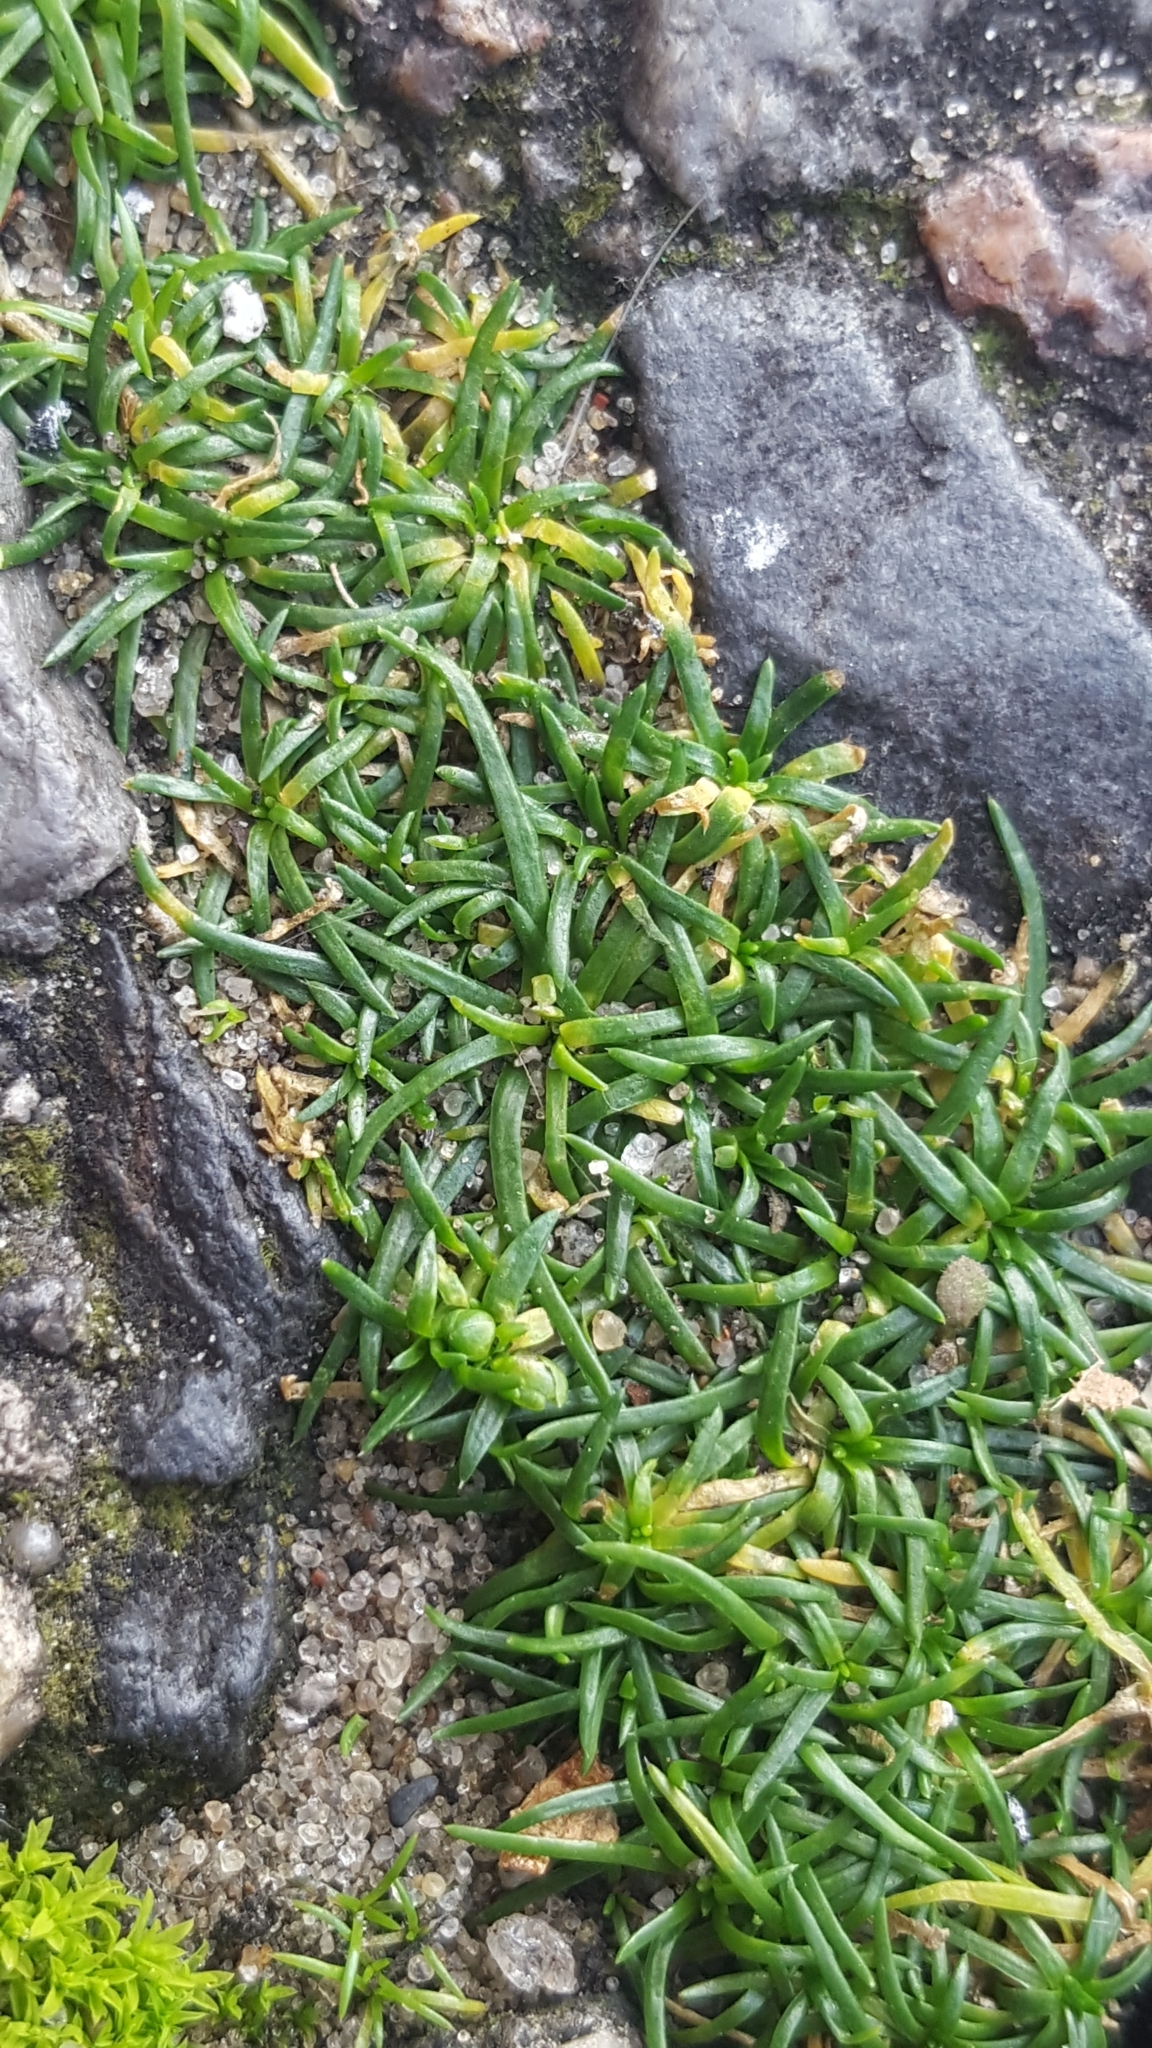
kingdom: Plantae
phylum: Tracheophyta
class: Magnoliopsida
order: Caryophyllales
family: Caryophyllaceae
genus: Sagina
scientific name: Sagina procumbens
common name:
======
▸ **Set exercise**: Reproduce all of the lines above word for word, leaving out the picture.

▸ **Answer in full**:
kingdom: Plantae
phylum: Tracheophyta
class: Magnoliopsida
order: Caryophyllales
family: Caryophyllaceae
genus: Sagina
scientific name: Sagina procumbens
common name:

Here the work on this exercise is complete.